Au début du deuxième chapitre de la Brihad-aranyaka Upanishad, le brahmana Gargya s’approcha du roi Ajatashatru et promit de lui enseigner la vérité concernant le Brahman. Au début, Gargya était fier de son apprentissage, mais il ne réussit pas à satisfaire le roi et accepta finalement ce dernier comme son enseignant. Le roi Ajatashatru commença alors à instruire Gargya dans la connaissance du Brahman.

Étant donné que le contexte concerne la connaissance du Brahman, également appelée atma, les deux déclarations, à savoir « en connaissant l’atma, tout devient connu » (BAU 2.4.5) et « tout cela est en réalité l’atma » (BAU 2.4.6), sont en accord avec la proposition et, par conséquent, annuleront toute affirmation contraire. De ce fait, toute déclaration selon laquelle le vayu est immortel doit être interprétée à la lumière de la proposition ci-dessus. Cela indique que le vayu est immortel pendant un cycle de vie de Brahma, et non inconditionnellement. D’autres affirmations scripturaires peuvent également être trouvées pour soutenir la proposition, comme dans la Taittiriya Upanishad (2.1.1) : « De cet atma [Brahman] a jailli l’akasha, et de l’akasha a apparu le vayu ».

Le pouvoir d’une déclaration formelle (pratijna) consistant à remplacer d’autres déclarations est également discerné dans le Vedanta-sutra 2.3.5 : « La proposition (pratijna) énoncée au début du chapitre 6 de la Chandogya Upanishad ne peut être contredite que si tous les effets sont acceptés comme non distincts du Brahman, comme en témoignent les paroles révélées de l’écriture (shabda) » (​​pratijñā’hānir avyatirekāc chabdebhyaḥ).

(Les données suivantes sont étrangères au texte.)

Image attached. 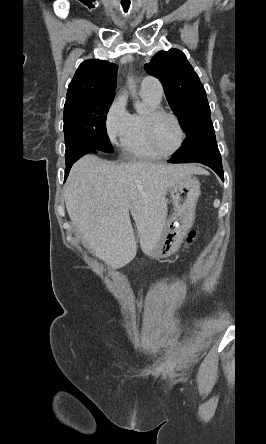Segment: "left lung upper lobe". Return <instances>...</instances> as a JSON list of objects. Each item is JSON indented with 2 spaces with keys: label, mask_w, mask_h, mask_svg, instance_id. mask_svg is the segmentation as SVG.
<instances>
[{
  "label": "left lung upper lobe",
  "mask_w": 266,
  "mask_h": 444,
  "mask_svg": "<svg viewBox=\"0 0 266 444\" xmlns=\"http://www.w3.org/2000/svg\"><path fill=\"white\" fill-rule=\"evenodd\" d=\"M144 69L161 81L169 105L187 136L211 122L205 89L182 51H160Z\"/></svg>",
  "instance_id": "5c2ea615"
}]
</instances>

En conséquence, Shri Jiva Gosvami affirme que « krishnas tu bhagavan svayam » (SB 1.3.28) est un énoncé dit pratijna. En outre, d’autres déclarations se trouvant soit dans le Srimad Bhagavata Purana soit dans toute autre écriture qui contredisent la position de Krishna en tant que Svayam Bhagavan doivent être interprétées à la lumière de ce pratijna. La raison en est que l’auteur de toutes les écritures, telles que les Védas, les Puranas et les Itihasas, est Shri Vyasa, qui est au-delà de toute confusion quant à la Réalité Absolue. Il doit y avoir de la conformité dans ses écritures. Il n’est pas possible qu’il se contredise dans différentes écritures. Ainsi, en vertu de l’énoncé « krishnas tu bhagavan svayam », qui est le paribhasa-sutra et un pratijna, la conclusion est établie selon laquelle Krishna n’est ni un avatara ni un avatari, la source des avataras, mais qu’Il est au-delà des deux. Il est Svayam Bhagavan, la Personne Suprême originelle.

Satyanarayana Dasa

Nota bene : même si Jiva Gosvami mentionne également Krishna comme avatari, nous évitons de le mentionner dans cet article pour faire une distinction claire entre Lui et Garbhodakasayi Vishnu, qui est également avatari. Si nous utilisions le terme « avatari » en nous référant aux deux, il pourrait y avoir une confusion de l’un avec l’autre et penser qu’il n’y a pas de distinction entre eux, mais le but de cet article est de montrer que Krishna est au-delà de toutes les autres manifestations de Dieu, et c’est là la signification du terme « Svayam Bhagavan ». Il s’agit d’une tentative d’aider les lecteurs à comprendre l’utilisation des mots « avatari » et « avatara » dans un contexte approprié.